En cuanto salieron del café, lo tomó de las solapas del saco y levantándolo un poco hacia él, le habló de tan cerca que sintió la respiración en la cara.

– Te confieso: en el estado de ánimo en que me hallo, no aguanto un rechazo. Por tu parte, cuando me oigas, a lo mejor ni siquiera sabes qué pensar y menos qué decir. Así que me oyes por favor sin abrir la boca. Esta vez lo pido en serio. Mañana por la mañana, con toda tranquilidad, me das el contesto.

– Lo estoy oyendo.

– Voy a hacer correr la noticia de que mi hijo, el hijo de mi corazón, el pobre Ventura, cruz diablo, ha fallecido.

– Le hablo francamente. Usted se va a meter en complicaciones.

– Me hago cargo y no te discuto. Voy más lejos: no pretendo mezclarte. La víctima de mi burla, o como quieras llamarla, es la compañía de seguros. Nunca le sacaré lo que llevo pagado. He mentado el asunto porque es para bien de las chicas, que son tus amigas.

– Un paso en falso y también arrastra a las muchachas que trata de salvar.

– Por mi lado te digo que ya me estoy cansando. Creí que tus amigas Griselda y Julia te importaban. Qué golpe para ellas cuando venda Brandsen. Con un poco de buena voluntad lo evitamos. Basta que la compañía pague lo que me debe por la muerte del pobre Ventura.
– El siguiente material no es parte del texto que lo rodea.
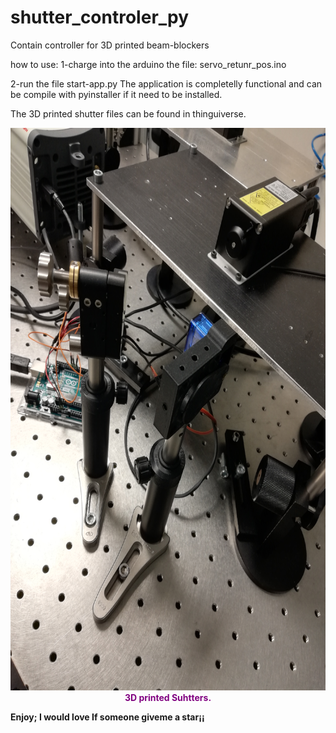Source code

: # shutter_controler_py
Contain controller for 3D printed beam-blockers

how to use:
1-charge into the arduino the file: 
servo_retunr_pos.ino

2-run the file start-app.py
The application is completelly functional and can be compile with pyinstaller if it need to be installed. 

The 3D printed shutter files can be found in thinguiverse.

<img src="./resources/figure_1_readme.jpg" style="width:900px;height:900px;"/>
<caption><center><font color='purple'><b> 3D printed Suhtters. </font></center></caption>

  
Enjoy; I would love If someone giveme a star¡¡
– Le digo francamente, señor…

– Perdoname, pero estoy un poco harto. Qué se cree el muchachito, hablando francamente a don Juan Lombardo. Lo que hay que oír.

Antes que Almanza atinara a contestar algo, don Juan se alejó rápidamente y con marcada arrogancia.

Almanza prosiguió su camino. “Por cierto no me arrepiento de mi franqueza”, pensó con algún orgullo y entonces recordó a Julia. “Pobrecita”, se dijo. “Muy satisfecho de cumplir lo que prometí, sobre todo de haberme puesto firme y, a lo mejor, la dejo en la estacada. Qué barbaridad.”